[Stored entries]
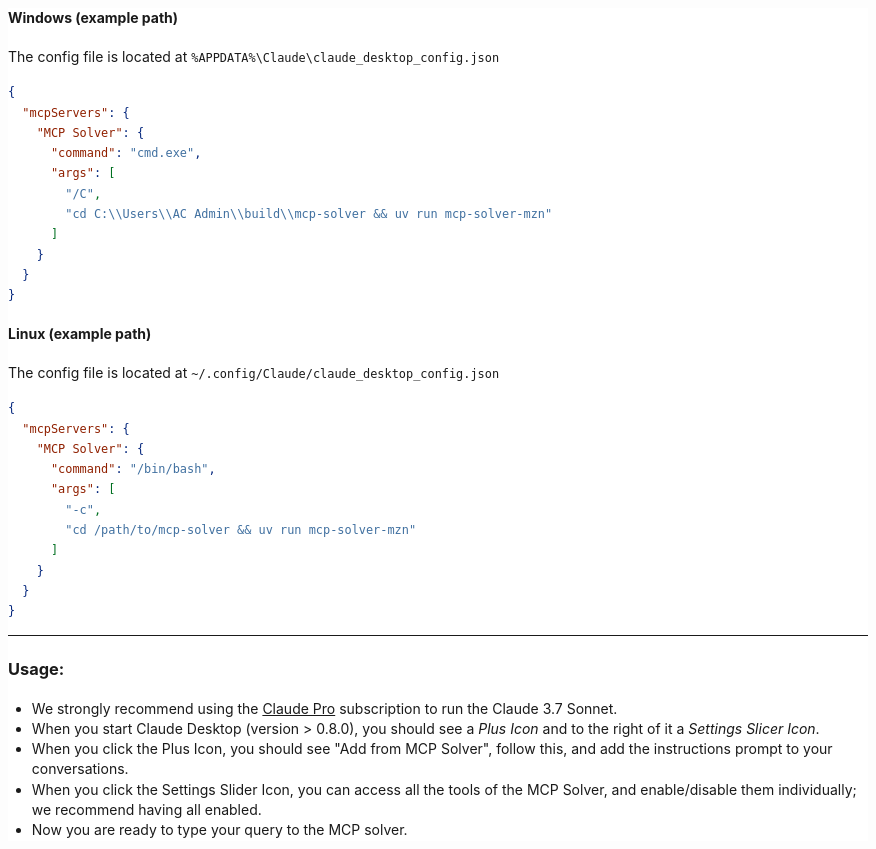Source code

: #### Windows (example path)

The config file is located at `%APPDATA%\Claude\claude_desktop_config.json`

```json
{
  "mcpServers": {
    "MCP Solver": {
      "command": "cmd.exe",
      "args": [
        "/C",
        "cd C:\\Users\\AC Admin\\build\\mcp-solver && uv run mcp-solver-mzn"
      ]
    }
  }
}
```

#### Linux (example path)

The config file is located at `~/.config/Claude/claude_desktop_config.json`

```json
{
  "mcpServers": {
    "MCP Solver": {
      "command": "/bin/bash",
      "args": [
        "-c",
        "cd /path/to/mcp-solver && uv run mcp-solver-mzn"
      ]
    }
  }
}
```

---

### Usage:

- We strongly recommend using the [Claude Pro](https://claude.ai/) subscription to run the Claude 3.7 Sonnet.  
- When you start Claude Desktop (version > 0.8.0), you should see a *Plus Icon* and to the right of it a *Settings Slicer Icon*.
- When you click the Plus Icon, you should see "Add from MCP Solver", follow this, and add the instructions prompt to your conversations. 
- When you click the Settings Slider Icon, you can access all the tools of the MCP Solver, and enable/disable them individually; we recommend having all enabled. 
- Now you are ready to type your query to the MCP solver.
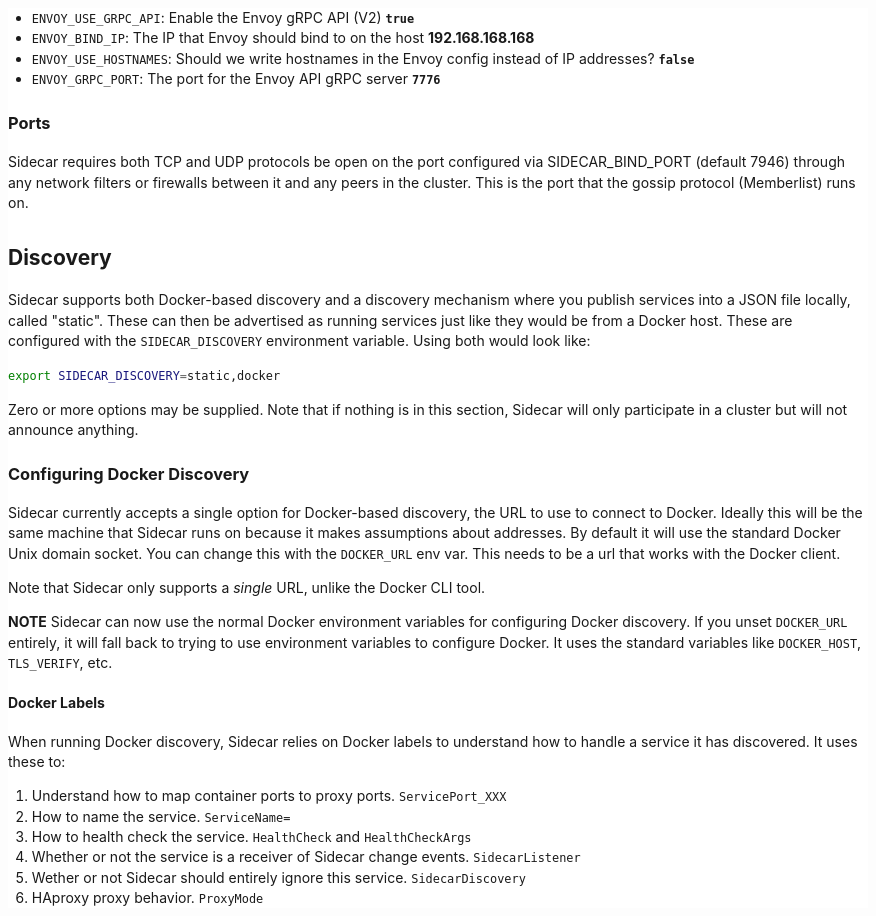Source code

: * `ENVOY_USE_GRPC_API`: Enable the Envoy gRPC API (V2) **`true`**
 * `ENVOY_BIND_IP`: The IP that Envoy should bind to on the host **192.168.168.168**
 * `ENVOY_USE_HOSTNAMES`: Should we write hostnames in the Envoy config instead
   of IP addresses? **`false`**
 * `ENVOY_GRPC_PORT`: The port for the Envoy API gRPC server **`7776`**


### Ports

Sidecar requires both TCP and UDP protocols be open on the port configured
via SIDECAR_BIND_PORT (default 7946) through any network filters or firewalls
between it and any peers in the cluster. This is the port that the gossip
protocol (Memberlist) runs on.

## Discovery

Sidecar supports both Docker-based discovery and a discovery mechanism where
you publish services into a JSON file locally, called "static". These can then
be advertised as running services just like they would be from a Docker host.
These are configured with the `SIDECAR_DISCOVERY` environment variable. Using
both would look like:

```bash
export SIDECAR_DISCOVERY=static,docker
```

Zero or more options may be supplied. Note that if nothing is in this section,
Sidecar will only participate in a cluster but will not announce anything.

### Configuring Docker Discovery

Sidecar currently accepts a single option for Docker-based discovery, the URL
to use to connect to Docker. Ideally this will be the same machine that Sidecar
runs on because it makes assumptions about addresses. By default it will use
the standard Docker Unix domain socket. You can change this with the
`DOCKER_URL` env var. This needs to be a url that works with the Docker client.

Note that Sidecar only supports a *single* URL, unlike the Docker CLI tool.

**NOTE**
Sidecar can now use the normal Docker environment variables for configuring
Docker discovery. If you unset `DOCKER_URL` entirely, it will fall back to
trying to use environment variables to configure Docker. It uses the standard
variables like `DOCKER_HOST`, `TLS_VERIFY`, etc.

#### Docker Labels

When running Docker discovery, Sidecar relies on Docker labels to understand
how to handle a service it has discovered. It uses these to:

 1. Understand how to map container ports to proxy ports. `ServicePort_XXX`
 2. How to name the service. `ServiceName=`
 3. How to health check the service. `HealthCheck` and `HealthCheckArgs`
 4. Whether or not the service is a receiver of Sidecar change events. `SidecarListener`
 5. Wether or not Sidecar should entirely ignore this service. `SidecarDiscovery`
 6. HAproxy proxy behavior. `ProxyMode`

__Description of the task__
Determine how many lines of the data above contain the string "environment", and answer with the number only.

__Response to the exercise__
3